In reading Scott’s blog on the definition of marriage, I was struck anew that its redefinition has already happened. As the thinking in the West has shifted from the Biblical worldview that helped to shape Europe (and was foundational to the birth of the USA) to an Atheistic materialistic worldview, new words enter our vocabulary and old words are redefined. Scott has rightly pointed out that this “has already happened!” The atheistic ideas are working their way out in society in our laws and behavior and we are beginning to reap the consequences.
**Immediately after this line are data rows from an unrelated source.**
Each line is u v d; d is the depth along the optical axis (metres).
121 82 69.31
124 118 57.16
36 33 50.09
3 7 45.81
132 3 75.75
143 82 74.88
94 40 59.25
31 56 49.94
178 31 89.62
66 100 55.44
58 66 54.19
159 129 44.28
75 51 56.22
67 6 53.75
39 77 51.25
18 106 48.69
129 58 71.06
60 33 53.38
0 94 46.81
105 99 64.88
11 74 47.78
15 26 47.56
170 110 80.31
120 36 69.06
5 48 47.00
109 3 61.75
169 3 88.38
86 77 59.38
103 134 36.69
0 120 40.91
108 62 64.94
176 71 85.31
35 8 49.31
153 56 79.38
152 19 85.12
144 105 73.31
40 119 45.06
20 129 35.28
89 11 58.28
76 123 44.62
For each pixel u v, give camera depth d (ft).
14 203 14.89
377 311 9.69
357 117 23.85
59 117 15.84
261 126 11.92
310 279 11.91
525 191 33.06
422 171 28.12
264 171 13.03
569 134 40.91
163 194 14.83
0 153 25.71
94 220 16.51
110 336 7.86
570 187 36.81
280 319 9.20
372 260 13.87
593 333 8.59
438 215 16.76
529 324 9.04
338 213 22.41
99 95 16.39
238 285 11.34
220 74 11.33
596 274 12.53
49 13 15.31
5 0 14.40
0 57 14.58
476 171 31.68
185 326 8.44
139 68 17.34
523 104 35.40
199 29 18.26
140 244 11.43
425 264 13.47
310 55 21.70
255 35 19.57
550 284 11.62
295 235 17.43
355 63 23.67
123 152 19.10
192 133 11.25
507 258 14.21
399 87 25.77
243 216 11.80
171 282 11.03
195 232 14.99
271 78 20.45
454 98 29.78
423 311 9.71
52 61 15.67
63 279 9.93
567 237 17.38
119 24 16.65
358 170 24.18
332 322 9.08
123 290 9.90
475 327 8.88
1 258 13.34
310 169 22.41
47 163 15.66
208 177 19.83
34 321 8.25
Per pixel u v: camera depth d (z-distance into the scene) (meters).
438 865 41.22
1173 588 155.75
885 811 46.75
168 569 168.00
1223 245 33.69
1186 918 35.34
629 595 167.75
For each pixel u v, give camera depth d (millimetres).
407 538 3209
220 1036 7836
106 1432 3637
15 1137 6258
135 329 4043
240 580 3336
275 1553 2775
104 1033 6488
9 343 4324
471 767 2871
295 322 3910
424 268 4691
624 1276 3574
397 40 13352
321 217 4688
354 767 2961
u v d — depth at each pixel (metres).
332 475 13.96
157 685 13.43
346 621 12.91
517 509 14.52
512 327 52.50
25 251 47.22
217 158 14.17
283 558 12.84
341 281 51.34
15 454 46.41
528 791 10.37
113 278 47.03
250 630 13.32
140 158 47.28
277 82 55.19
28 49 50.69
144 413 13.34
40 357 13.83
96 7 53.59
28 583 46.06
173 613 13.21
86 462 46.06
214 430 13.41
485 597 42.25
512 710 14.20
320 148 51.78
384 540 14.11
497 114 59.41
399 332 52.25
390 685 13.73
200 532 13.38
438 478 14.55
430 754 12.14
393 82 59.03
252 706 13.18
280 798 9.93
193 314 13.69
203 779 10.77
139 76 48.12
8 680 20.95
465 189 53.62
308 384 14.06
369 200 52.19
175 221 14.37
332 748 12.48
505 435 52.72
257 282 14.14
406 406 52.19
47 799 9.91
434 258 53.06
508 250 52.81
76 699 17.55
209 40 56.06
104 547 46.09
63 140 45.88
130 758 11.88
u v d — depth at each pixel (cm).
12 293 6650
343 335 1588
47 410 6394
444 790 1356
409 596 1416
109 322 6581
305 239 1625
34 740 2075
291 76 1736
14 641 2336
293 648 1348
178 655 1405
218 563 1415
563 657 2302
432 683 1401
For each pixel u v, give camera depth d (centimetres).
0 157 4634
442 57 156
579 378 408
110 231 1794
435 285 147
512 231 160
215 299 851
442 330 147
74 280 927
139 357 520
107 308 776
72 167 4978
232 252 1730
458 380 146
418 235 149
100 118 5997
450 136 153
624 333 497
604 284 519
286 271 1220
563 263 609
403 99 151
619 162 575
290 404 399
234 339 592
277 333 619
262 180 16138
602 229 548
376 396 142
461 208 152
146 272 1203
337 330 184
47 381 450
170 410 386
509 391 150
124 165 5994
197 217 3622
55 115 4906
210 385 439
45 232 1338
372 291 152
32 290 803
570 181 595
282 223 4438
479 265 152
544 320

Recently in California, the citizens’ initiative Proposition 8 was passed. The purpose of this initiative was to enshrine in the California constitution what had been assumed at the writing of the constitution by virtually everyone in the state: that as public policy, marriage is between one man and one woman. We are thankful that the church in California led the way in establishing the initiative and seeing that it was passed. This is an example of how the church can engage in and help reform the culture. This kind of initiative needs to continue and expand nationally and globally.
However, the church needs to realize that the larger battle is to be fought in the realm of ideas and in the defining of words. She needs to send her best and brightest to teach in the universities and to occupy the gates of our cities and the sectors of our societies. In other words, we need to bring Kingdom culture of truth, beauty, and goodness into society at all levels; in our homes, to institutions, and to governance. A fight for language will be at the heart of this battle.
As Scott has pointed out, words are powerful.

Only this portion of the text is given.